Я решил ехать всю дорогу сухим путём, а так как я не торопился и не считался с издержками, то этот путь был и самым приятным. А чтобы сделать его ещё более приятным для меня, старик капитан нашёл мне попутчика, англичанина, сына одного лиссабонского купца; кроме того, мы ещё прихватили с собой двух английских купцов и двух молодых португальцев – последние, впрочем, ехали только до Парижа; всех нас собралось шесть человек да пять слуг – купцы и португальцы для сокращения расходов брали с собой только по одному слуге на двоих. Я же взял с собой в качестве слуги одного английского матроса да своего Пятницу, который был слишком непривычен к европейским порядкам, чтобы в дороге заменить мне слугу.

Так я наконец выехал из Лиссабона; мы запаслись всем необходимым, были хорошо вооружены и все вместе составляли маленький отряд; мои спутники почтили меня званием капитана как потому, что я был старше всех годами, так и потому, что у меня было двое слуг, да я же и затеял всё это путешествие.

Я расскажу лишь о некоторых приключениях, случившихся с нами во время этого трудного и утомительного пути.

* * *

По прибытии в Мадрид мы все, будучи в первый раз в Испании, пожелали остаться там, чтобы увидеть испанский двор и посмотреть всё, что заслуживало внимания, но, так как лето уже близилось к концу, мы поторопились с отъездом и выехали из Мадрида около половины октября. Доехав до границы Наварры[14], мы получили тревожную весть, что на французской стороне гор выпал глубокий снег, и многие путешественники принуждены были вернуться в Памплону[15] после напрасной и крайне рискованной попытки перебраться через горы.

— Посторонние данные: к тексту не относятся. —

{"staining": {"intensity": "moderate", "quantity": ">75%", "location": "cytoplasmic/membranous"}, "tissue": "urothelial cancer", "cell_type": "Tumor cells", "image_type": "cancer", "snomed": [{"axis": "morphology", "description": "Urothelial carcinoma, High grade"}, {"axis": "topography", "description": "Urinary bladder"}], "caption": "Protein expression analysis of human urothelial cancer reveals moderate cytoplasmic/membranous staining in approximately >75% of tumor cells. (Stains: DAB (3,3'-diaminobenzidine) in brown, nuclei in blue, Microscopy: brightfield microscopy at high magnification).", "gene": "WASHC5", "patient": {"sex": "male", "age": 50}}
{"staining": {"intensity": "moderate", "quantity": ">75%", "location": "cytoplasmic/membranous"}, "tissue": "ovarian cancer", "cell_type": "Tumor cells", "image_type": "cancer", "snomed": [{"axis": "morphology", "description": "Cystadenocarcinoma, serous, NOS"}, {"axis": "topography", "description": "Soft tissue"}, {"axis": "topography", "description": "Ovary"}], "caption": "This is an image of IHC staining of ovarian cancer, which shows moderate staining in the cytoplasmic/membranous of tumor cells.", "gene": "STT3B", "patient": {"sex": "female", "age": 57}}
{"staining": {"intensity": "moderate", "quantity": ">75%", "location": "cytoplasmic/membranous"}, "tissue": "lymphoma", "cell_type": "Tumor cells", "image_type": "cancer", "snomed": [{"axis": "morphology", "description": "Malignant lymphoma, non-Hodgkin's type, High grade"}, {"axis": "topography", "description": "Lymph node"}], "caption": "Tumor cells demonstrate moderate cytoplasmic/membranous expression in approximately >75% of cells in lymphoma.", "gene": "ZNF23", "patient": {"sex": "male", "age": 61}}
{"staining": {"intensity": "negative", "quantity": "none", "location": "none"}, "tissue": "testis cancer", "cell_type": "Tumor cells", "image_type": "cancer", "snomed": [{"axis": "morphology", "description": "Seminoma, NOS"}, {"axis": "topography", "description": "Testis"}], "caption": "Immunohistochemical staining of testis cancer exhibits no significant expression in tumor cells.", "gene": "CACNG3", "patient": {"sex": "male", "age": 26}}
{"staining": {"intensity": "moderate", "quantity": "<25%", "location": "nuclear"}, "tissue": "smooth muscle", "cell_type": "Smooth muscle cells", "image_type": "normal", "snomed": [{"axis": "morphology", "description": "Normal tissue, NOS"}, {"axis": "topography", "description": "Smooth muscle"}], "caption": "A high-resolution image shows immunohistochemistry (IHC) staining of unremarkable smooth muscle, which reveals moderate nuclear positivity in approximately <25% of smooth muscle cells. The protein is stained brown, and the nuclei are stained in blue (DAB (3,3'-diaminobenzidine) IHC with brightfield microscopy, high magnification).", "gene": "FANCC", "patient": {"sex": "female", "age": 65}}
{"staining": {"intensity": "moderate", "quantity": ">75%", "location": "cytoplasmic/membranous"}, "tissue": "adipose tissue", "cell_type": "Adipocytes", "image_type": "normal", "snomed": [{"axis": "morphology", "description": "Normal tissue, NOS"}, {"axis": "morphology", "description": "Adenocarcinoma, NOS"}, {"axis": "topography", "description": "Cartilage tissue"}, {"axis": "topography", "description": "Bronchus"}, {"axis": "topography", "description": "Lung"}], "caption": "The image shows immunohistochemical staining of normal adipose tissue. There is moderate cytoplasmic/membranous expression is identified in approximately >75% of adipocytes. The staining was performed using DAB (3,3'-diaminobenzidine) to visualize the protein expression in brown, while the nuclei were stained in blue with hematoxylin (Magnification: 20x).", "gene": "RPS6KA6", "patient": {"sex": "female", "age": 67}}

Добравшись до Памплоны, мы и сами убедились в этом. Для меня, прожившего почти всю жизнь в жарком климате, холод был нестерпим. Притом же было не только тягостно, но и странно: всего десять дней тому назад выехав из Старой Кастилии, где было не только что тепло, а жарко, тотчас же вслед за этим попасть под такой жестокий ледяной ветер, дувший с Пиренейских гор, что мы не могли выносить его, не говоря уже о том, что рисковали отморозить себе руки и ноги.

Бедный Пятница – тот попросту испугался, увидав горы, сплошь покрытые снегом, и ощутив холод, какого ему никогда в жизни не доводилось испытывать.